Elimden biber gazı ve muşta düşerken saçlarımdan sürüklemeye çalıştığı elini kavradım ardından elini tutup kolunu kıvırdım ve saçımı bıraktığı an kafasını duvara vurdum .Boş  oda duvar sesi ile yankılandı  ve hırsımı  alamayıp üst üste kafasını vurdum ta ki elime kan bulaşana kadar hala bayılmamıştı.

Zor olsa da geri çekildim ve muşta ile biber gazını  alıp hızla dışarı çıktım . Şu durumda arkamda delil bırakmak salaklık olurdu.

Kapının önünde kimsenin olmamasını şans bilip koşar adımlarla  geldiğim yeri takip ederek uzaklaşmaya çalıştım . Ama karşıma az önce ' ben dışarıdayım 'diyen çocuk çıktı  ve bana bakarak üstüme doğru geliyordu . Ne yapacağımı bilmez bir şekilde hızla özel bölgesine tekmeyi attım ve gür sesi ile bağırmasına neden oldum.

Yanından geçerek  hızlı adımlarla uzaklaştım . Umarım Çınar denilen çocuk düşündüğümden daha iyi haldedir. Fazla ileri gittim çünkü.

Sınıfın önüne geldim ve kapıya vurarak içeri girdim sınıf  biraz daha kalabalıktı . Hocaya bakarak " geç kaldığım için kusura bakmayın. " dedim. Hoca bana bakarak "oturabilirsin.  " dedi .

Sırama doğru gidiyordum . Eda bana meraklı gözler ile bakıyordu . Sessizce yanına oturur oturmaz bana "nerde kaldın ? "dedi . Hesap vermek adetim değil ama Çınar'ın kim olduğunu merak ediyordum . Eda'ya dönerek " teneffüste konuşalım . " dedim . Olumlu anlamda kafasını salladı . Derin bir nefes alıp yaklaşık 5 dakika önce yaşananlar hiç yaşanmamış gibi davranmaya çalıştım .

Neler olmuştu öyle ?

Bu sırada biri kucağıma doğru bir şey attı attı . Önce kucağıma baktım , mavi renkteki paketin bir  ıslak mendil olduğunu gördüm . Kafamı kaldırmam ile bir çift mavi ile buluşmam bir oldu .

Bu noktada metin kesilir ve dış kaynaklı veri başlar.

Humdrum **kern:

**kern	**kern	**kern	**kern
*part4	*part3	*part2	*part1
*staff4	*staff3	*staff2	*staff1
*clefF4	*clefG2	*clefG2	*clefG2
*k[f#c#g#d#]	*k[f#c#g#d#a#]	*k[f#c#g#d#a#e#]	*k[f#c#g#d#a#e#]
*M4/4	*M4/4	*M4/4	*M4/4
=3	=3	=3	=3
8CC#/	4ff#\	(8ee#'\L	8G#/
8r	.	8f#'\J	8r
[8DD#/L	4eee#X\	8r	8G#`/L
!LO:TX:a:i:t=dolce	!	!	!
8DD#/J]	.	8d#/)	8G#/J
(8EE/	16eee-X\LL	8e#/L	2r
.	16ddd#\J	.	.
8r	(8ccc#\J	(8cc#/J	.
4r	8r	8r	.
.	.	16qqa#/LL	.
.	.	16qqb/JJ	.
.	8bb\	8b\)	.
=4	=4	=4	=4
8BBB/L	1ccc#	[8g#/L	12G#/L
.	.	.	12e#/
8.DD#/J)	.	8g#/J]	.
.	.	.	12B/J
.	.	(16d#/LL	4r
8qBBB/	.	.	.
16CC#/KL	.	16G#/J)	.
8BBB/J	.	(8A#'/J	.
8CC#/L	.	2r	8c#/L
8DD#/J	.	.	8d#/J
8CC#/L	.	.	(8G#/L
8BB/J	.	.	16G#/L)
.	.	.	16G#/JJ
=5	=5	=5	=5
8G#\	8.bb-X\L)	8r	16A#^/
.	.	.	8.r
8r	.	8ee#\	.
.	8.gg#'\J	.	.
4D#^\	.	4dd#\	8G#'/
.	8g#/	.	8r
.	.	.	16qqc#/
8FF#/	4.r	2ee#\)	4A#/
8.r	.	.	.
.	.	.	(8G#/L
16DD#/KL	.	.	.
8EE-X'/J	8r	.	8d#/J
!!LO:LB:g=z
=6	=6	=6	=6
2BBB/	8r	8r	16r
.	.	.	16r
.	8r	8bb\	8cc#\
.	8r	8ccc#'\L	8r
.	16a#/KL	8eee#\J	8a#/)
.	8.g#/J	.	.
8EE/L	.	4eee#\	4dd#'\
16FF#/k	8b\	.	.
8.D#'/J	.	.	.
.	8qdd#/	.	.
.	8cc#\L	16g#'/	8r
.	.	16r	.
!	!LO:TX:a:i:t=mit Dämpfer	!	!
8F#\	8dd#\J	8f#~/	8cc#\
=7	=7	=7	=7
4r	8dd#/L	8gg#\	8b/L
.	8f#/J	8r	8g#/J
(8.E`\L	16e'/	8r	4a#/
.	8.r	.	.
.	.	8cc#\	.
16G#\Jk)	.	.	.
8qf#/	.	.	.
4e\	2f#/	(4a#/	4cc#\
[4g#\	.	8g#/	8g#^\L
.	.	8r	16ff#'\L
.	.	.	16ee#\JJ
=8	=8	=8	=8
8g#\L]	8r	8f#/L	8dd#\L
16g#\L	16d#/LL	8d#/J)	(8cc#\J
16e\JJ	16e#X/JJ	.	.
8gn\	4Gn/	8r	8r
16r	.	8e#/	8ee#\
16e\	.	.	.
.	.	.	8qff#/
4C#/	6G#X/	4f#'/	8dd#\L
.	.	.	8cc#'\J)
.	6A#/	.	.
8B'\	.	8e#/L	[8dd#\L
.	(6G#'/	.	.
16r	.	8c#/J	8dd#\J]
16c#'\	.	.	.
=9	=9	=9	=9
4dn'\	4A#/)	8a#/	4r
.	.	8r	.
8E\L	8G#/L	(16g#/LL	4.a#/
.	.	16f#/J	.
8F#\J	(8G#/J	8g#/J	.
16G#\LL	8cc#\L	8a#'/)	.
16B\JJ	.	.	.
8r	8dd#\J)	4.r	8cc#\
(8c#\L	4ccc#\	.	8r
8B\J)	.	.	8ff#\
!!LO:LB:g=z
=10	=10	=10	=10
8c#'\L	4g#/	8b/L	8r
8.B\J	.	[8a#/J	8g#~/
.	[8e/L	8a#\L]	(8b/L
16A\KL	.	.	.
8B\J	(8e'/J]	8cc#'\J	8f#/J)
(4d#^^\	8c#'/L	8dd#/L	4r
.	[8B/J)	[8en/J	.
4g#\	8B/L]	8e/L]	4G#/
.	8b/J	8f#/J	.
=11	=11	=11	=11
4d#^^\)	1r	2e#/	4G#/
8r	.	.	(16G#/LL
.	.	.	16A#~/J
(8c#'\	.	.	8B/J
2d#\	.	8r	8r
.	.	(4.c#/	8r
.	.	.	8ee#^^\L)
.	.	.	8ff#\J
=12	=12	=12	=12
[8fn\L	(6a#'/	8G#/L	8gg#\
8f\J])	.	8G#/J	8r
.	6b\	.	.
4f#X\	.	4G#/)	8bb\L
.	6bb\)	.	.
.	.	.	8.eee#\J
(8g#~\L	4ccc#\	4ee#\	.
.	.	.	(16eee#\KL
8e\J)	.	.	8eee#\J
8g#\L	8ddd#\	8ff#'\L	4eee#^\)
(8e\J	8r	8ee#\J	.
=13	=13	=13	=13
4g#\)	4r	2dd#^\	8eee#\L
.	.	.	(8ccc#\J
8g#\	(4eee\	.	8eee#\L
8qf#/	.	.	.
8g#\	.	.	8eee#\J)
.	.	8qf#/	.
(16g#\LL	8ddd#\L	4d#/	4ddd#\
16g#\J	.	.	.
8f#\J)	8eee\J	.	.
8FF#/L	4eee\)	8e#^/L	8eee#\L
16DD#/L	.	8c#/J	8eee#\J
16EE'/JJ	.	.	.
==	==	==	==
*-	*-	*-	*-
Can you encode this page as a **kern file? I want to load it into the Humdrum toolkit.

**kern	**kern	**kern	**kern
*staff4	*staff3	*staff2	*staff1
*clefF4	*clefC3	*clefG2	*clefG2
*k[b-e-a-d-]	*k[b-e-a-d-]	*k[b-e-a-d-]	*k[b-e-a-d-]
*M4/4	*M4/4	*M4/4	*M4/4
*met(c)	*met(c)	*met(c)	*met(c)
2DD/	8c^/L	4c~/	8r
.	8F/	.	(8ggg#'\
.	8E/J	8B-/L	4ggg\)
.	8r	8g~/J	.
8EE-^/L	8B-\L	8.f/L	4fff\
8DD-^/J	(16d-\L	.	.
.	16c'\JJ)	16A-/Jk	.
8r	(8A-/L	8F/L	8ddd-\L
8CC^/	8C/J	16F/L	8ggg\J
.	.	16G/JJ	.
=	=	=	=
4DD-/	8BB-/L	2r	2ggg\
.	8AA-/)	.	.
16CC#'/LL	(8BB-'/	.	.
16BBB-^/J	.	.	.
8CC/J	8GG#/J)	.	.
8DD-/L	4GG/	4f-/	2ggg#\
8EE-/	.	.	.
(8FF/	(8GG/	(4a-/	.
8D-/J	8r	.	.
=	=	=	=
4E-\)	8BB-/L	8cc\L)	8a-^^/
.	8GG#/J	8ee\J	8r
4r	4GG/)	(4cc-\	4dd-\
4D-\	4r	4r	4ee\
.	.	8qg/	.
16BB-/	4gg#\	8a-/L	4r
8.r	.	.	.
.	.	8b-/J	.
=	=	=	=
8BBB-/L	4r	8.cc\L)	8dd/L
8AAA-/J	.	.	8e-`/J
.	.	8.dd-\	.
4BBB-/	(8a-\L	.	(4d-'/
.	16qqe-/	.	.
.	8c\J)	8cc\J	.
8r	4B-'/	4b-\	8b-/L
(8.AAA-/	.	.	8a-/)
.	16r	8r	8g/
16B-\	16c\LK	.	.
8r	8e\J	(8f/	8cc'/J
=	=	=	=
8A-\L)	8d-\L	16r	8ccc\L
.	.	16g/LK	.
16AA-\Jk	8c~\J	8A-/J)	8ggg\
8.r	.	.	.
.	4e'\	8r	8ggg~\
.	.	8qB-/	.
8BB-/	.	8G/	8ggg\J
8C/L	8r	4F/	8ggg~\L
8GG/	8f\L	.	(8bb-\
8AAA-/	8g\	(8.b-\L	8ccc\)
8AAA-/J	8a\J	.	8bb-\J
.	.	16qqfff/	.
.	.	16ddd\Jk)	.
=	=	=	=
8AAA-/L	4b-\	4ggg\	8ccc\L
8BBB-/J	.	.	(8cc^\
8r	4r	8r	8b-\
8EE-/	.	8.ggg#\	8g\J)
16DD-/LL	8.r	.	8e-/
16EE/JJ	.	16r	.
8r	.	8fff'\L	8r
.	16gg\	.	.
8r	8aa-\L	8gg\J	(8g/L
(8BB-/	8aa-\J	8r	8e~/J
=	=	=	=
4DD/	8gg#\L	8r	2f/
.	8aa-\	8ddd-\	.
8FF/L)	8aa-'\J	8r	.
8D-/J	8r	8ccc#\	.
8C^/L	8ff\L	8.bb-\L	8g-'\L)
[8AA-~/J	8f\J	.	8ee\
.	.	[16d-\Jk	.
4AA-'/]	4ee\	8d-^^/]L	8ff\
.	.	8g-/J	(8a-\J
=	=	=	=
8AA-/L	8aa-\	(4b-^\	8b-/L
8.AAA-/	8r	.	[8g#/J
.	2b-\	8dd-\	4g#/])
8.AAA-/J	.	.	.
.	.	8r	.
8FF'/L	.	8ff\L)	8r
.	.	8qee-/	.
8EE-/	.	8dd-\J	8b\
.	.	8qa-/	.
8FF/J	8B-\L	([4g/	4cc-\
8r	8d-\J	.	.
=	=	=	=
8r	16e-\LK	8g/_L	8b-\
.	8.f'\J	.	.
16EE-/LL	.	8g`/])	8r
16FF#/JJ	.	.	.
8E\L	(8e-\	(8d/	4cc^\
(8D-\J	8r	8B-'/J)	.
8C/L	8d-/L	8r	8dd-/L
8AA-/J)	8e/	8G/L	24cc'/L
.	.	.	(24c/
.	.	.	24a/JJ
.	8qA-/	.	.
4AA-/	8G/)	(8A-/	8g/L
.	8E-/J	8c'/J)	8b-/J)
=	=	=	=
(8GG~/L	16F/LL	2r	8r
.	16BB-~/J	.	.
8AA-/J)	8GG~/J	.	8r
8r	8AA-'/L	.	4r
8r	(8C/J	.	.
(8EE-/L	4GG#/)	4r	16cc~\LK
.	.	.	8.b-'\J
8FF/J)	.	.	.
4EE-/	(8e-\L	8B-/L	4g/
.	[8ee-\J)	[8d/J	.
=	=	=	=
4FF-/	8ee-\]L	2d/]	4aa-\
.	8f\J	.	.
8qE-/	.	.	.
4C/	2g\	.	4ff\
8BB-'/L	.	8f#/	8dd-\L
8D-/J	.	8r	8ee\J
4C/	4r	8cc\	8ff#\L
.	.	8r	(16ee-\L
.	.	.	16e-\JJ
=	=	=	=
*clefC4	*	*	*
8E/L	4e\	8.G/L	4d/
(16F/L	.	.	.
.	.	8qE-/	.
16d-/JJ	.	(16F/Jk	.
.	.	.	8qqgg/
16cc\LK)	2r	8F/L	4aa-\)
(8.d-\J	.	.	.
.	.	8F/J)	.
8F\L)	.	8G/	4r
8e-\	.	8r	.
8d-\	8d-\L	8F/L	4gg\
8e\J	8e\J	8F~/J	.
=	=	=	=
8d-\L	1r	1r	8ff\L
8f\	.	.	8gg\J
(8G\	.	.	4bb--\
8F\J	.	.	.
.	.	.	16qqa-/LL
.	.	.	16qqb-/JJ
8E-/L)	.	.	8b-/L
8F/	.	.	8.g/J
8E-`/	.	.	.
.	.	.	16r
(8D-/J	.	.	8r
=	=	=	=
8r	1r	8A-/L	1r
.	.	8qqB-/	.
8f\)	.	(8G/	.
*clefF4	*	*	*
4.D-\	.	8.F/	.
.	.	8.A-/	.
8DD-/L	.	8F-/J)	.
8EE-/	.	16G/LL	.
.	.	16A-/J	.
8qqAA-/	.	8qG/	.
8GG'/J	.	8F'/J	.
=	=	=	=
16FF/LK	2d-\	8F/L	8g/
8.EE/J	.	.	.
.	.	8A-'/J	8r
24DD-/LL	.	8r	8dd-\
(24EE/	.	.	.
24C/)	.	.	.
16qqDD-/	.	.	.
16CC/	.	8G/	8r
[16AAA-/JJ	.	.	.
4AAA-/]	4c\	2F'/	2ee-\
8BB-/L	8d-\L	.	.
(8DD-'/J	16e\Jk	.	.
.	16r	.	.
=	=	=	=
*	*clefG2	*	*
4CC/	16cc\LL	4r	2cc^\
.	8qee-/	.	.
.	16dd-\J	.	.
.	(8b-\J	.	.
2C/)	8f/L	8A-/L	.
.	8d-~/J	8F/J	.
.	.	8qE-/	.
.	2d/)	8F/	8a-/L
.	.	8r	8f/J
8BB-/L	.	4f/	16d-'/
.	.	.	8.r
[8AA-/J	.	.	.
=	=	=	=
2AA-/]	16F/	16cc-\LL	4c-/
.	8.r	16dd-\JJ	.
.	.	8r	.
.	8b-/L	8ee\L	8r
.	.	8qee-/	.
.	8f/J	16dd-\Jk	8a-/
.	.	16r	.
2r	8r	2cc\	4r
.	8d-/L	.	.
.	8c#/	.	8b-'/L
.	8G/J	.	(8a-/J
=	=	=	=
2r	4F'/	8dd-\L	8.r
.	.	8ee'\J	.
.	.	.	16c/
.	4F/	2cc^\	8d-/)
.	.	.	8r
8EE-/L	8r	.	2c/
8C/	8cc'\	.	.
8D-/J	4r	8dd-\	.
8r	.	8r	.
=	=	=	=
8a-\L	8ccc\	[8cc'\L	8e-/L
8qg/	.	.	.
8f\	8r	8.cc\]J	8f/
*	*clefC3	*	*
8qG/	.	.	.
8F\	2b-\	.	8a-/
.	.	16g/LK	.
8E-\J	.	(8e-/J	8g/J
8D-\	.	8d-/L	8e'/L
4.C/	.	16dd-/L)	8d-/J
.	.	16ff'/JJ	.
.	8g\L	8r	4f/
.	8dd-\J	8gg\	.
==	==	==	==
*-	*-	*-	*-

Hemen yanı başımdaki sırada açık tenli , koyu kahve parlak saçlı , kirli sakallı , kalkık kaşlı sert ve serseri görünümlü çocuk bana bakarak ifadesiz bir şekilde " elin kanıyor. " dedi .

Aşırı iyi ses tonuyla kurduğu cümleden sonra benim bakmam gereken yer elimdi. Gözlerimi onun okyanus mavilerinden çekebilseydim.